How does one bear ‘it’?

On 30 April 1968, the Administration at Colombia University called the New York Police Department to break up an anti-war protest that had shut down the campus. Fifty-six years later – almost to the very same day – we are living through the same thing again. Sure, then it was Vietnam, and now it is Gaza – two completely different wars involving completely different ideologies and contexts, but all the same, the similarities are striking. And just like back then, we see increasingly violent clashes occur between protestors and the authorities, as recent events at the University of Amsterdam perhaps best exemplify.

I am too woefully ignorant to speak about the question “why war?” and this ‘mental health and wellness’ column lacks the framework for introducing any kind of nuanced position I might hold. However, that being well and true, it feels completely self-indulgent to write about anything other than the terror of our times. So, with that in mind, a question that has consumed me – and I will attempt to elaborate upon it here: what is aggression?

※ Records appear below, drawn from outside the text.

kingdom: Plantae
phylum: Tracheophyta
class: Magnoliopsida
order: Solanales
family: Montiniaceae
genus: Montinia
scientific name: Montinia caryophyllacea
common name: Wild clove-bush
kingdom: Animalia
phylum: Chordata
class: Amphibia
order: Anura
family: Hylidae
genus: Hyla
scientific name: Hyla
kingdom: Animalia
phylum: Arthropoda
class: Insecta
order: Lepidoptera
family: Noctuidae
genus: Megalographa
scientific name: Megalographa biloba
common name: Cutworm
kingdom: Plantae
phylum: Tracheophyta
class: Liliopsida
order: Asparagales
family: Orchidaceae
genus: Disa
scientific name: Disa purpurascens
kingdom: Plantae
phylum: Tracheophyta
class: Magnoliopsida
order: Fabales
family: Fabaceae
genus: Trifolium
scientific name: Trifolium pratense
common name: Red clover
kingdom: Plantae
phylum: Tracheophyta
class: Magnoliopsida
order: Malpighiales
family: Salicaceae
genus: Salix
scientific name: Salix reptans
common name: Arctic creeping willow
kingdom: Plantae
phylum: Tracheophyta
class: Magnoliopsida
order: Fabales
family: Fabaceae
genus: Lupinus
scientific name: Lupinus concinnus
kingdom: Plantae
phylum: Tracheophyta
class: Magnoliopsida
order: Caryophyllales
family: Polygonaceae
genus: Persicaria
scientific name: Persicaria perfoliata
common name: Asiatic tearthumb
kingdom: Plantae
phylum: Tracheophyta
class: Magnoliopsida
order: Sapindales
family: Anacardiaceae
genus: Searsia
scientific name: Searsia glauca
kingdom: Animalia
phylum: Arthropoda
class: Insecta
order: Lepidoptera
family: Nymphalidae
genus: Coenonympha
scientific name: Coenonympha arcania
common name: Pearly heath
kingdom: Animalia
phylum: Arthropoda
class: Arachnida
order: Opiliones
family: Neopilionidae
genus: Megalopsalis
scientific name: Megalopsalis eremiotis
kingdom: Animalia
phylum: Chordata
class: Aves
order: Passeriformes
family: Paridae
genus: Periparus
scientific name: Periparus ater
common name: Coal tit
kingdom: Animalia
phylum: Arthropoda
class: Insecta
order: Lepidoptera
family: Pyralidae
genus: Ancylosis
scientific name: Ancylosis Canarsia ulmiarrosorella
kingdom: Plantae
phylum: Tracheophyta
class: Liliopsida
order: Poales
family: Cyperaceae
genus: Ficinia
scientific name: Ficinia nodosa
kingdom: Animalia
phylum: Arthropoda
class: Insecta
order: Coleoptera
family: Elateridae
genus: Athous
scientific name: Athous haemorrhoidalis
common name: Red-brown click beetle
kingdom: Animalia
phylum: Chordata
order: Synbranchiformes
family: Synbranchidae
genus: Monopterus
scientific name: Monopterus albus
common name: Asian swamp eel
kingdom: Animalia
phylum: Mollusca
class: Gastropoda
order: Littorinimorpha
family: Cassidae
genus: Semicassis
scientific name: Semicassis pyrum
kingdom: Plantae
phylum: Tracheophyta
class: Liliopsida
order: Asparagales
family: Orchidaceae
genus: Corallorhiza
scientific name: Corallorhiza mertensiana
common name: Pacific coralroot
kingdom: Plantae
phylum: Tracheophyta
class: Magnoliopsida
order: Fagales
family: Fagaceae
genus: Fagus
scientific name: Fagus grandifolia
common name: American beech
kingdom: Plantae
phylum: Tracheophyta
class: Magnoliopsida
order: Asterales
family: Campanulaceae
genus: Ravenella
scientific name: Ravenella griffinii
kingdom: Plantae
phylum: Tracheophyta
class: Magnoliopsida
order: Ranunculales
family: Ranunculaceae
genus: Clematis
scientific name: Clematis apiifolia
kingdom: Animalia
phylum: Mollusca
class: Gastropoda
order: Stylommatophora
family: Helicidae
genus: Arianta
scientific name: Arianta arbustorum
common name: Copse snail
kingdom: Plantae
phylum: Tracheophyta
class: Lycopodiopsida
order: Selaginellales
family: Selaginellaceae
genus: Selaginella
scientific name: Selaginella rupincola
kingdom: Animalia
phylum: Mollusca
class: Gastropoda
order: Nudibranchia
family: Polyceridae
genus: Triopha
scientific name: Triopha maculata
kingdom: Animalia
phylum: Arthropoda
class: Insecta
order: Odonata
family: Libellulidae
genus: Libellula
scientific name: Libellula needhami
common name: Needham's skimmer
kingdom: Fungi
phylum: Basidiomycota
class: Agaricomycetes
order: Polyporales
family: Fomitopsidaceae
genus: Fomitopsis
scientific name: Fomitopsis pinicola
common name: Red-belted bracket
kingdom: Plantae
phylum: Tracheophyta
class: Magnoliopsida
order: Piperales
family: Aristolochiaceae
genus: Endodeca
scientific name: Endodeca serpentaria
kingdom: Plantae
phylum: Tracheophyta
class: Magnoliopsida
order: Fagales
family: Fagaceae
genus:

To reemphasise, while I cannot speak directly about war, the tragedies it has brought with it, or anything at all about ‘what side’ someone might or should be on, a brief introduction into Lacan’s ideas about aggression might offer something for how we position ourselves within these troubling times. In particular, he provides a distinction between aggression and aggressivity, which might aid us in thinking about our current ideological divisions, which are slowly turning into steel walls.

For Lacan, aggression relates to violent acts, whereas aggressivity is a fundamental link that underlies each of our relationships with ourselves, others and the world. In a sense, Lacan elaborates upon Freud’s concept of ambivalence, which argues that we love and hate in equal(ish) measures. For instance, for Freud, if you love someone, the narcissistic part of you wants them to exist entirely for you. That person obviously cannot do that, so a part of you ‘hates’ them for it. Hence, for Lacan, aggressivity is as present in loving acts as in violent ones.

This aggressivity is a residue of how our ego enters into a dual relationship with its specular image. Specifically, for Lacanian psychoanalysts, the ego is formed when the infant sees its reflection in the mirror and identifies, in that image, a sense of wholeness and completion which stands in direct contrast to their helpless incoordination (i.e. it is only in the image that the child can see that this arm is his, etc.). This juxtaposition is experienced as an aggressive tension between the image and the body, since the wholeness of the image is perceived as threatening the body with disintegration and fragmentation.

From that tension, we will develop ego-to-ego relationships with other people built on the same turbulent terrain. For instance, have you ever felt that other people just seem so whole? Whereas you are a lacking and fragmented ‘imposter’ of a person? I would bet most of us feel that quite often. It perhaps goes without saying that social media fuels this tension; the image is one of wholeness that can only work to reinforce that aggressivity and strengthen divisions between us.

The only times we might manage to ‘escape’ this position is when we are wholly and completely identified with a group or a goal, or, in other words, an ideology. However, such positioning will, like with our own self-image, inevitably create deeper and stronger divisions: if you cannot see the world as I do, then the threat of disintegration returns and – like any creature who feels a threat fast approaching – my defences will kick in.

However, and I want to make this very clear: while it is more important than ever before to speak out and to fight for what we know is right, what feels so overwhelming to me is that everyone in the world right now seemingly thinks they are ‘on the right side’. This certainty of our own side of the fence feeds the growing and intensified divisions among us, while in the meantime people are dying. Thus, I cannot offer any kind of solution, but I suppose a sense of awareness of the natural underlying processes feeding this widespread aggressivity is important. In other words, it is perhaps useful to think about how our difficulty in seeing another’s perspective is the product of an ego-to-ego dynamic, and we should question whether such a dynamic is actually conducive to solving any of the present suffering.